Throughout history, Aboriginal and Torres Strait Islander peoples have been responsible for the development of many technologies. From the boomerang to weirs, fish traps and even thermoplastic resins, Australia’s First Peoples have been innovating since time immemorial. Today, Indigenous innovators are combining the sophistication of traditional knowledge with breakthrough 21st century digital technologies to strengthen cultural identity and improve the wellbeing of Indigenous people and their communities.

What we call Indigenous Digital Excellence (IDX) is continuing an 80,000-year tradition of innovation that has been practiced by Indigenous peoples and communities throughout Australia. IDX can take many forms, from robotics, 3D printing to using drones to capture imagery of country, coding and developing apps to preserve language and culture for future generations.
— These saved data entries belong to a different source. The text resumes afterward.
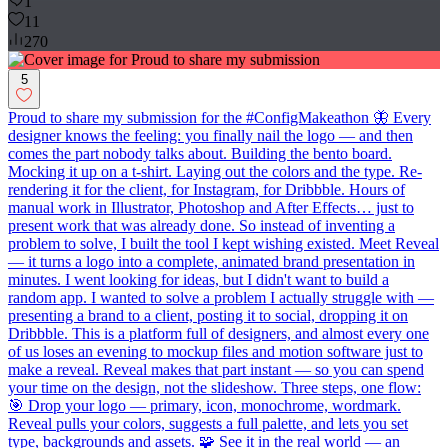
1
11
270
5
Proud to share my submission for the #ConfigMakeathon 🦋 Every
designer knows the feeling: you finally nail the logo — and then
comes the part nobody talks about. Building the bento board.
Mocking it up on a t-shirt. Laying out the colors and the type. Re-
rendering it for the client, for Instagram, for Dribbble. Hours of
manual work in Illustrator, Photoshop and After Effects… just to
present work that was already done. So instead of inventing a
problem to solve, I built the tool I kept wishing existed. Meet Reveal
— it turns a logo into a complete, animated brand presentation in
minutes. I went looking for ideas, but I didn't want to build a
random app. I wanted to solve a problem I actually struggle with —
presenting a brand to a client, posting it to social, dropping it on
Dribbble. This is a platform full of designers, and almost every one
of us loses an evening to mockup files and motion software just to
make a reveal. Reveal makes that part instant — so you can spend
your time on the design, not the slideshow. Three steps, one flow:
🎯 Drop your logo — primary, icon, monochrome, wordmark.
Reveal pulls your colors, suggests a full palette, and lets you set
type, backgrounds and assets. 🧩 See it in the real world — an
New technologies have opened the door to a new way to share and preserve culture and engage with different audiences. IDX is happening in communities across Australia where exciting projects and ideas are coming to life daily.

the IDX Flint program sparks the interest, talent and ideas of the next generation of Indigenous digital makers and innovators. Co-founded and designed by the National Centre of Indigenous (NCIE) and the Telstra Foundation, the Flint program is delivered by the IDX Initiative.

Since 2016 the IDX team based in Redfern Sydney, have visited 18 communities in regional and remote areas of Australia. The IDX Flint program aims to inspire communities to explore technology, develop new skills and share culture through digital making.

IDX Flint Manager Grant Cameron explains each community receives $25 000 worth of in-kind support through workshops for Indigenous youth, skills development for local facilitators, and the delivery of technology kits and educational resources that remain within the community following each workshop.

“We have been to 18 sites and have a strong national reach. We engage local Elders to take part and use the technology as a way to bring the young and old together. Elders share knowledge and the young ones learn about new technologies and share what they’ve learnt with the Elders. It’s a great two-way learning experience.” Grant said.

“We believe in the power of technology to do great things. Our mob has been innovating for thousands of years. By putting new digital skills in the hands of our young people backed by traditional knowledge, the possibilities are endless.” Grant said.